Politico's John Harris then asked Perry about comments he had made questioning the notion that human activity is behind climate change.

"The science is not settled on this," Perry said. "The idea that we would put Americans' economy at jeopardy based on scientific theory that's not settled yet, to me, is nonsense. ... To put America's economic future in jeopardy, asking us to cut back in areas that would have monstrous economic impact on this country is not good economics and I will suggest to you is not necessarily good science."


Rep. Michelle Bachmann (Minn.) wasn't asked about global warming but -- after an unrelated question -- voluntarily discussed President Obama's Sept. 2 decision to scrap tougher Environmental Protection Agency standards on smog.

"I think it's important," Bachmann said, "to note that the president recognized how devastating the EPA has been in their rulemaking, so much so that the president had to suspend current EPA rules that would have led to the shutting down of potentially 20 percent of all of America's coal plants. Coal is the source that brings 45 percent of America's electricity. What we're seeing is that a political agenda is being advanced instead of a scientific agenda."

Perry's team sent out an email during the debate saying that "more than 31,000 American scientists since 2007" have expressed doubt about manmade global warming. The email was referencing a petition where the scientists said there is no convincing evidence showing human activity is causing or will cause "catastrophic heating of the Earth's atmosphere and disruption of the Earth's climate."

On another topic, Perry also was asked about the state's execution of 234 death row inmates during his administration and if he ever struggles to sleep, wondering if any of them were innocent.

"I've never struggled with that at all," Perry responded. "The state of Texas has a very thoughtful, a very clear process in place. When someone commits the most heinous of crimes against our citizens, they get a fair hearing, they go through an appellate process, they go up to the Supreme Court of the United States, if that's required.

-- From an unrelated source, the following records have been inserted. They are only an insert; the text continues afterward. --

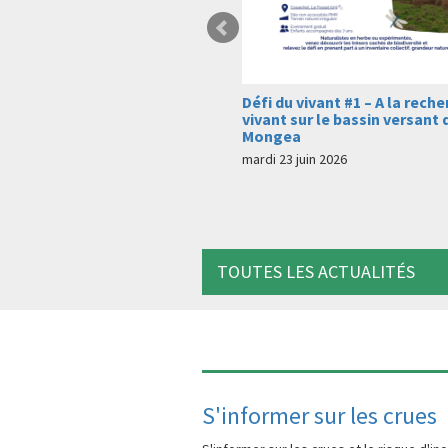
 vivant #1 – A la recherche du
À Pins-Justaret, les éco-d
sur le bassin versant du
passent à l’action pour
a
l’environnement
juin 2026
lundi 15 juin 2026
TOUTES LES ACTUALITÉS
S'informer sur les crues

But in the state of Texas, if you come into our state and you kill one of our children, you kill a police officer, you're involved with another crime and you kill one of our citizens, you will face the ultimate justice in the state of Texas, and that is, you will be executed."


Perry and Romney got the most questions, and both were asked about Perry's controversial decision in 2007 to require girls entering the sixth grade to receive a vaccination against the human papillomavirus (HPV), a virus that causes most cases of cervical cancer. Because HPV is spread solely through sexual contact, many parents believed his order ignored parental rights. The Texas legislature passed a bill reversing his order. The controversy forced the state's Christian conservative leaders -- who normally work with Perry -- to oppose him.

"Cervical cancer is caused by HPV. We wanted to bring that to the attention of these ... tens of thousands of young people in our state," Perry said. "We allowed for an opt-out . I don't know what's more strong for parental rights than having that opt-out. ... Now, did we handle it right? Should we have talked to the legislature first before we did it? Probably so. But at the end of the day, I will always err on the side of saving lives."

Bachmann, Rep. Ron Paul and former Sen. Rick Santorum each criticized Perry's decision. Romney said he disagreed with Perry on the issue but acknowledged that Perry has expressed some regret.

"I believe in parental rights and parental responsibility for our kids," Romney said. "My guess is that Gov. Perry would like to do it a different way second time through. ... We've each taken a mulligan or two. ... And I recognize he wanted very badly to provide better health care to kids and to prevent the spread of cancer. I agree with those who said he went about it in the wrong way, but I think his heart was in the right place."


Michael Foust is associate editor of Baptist Press.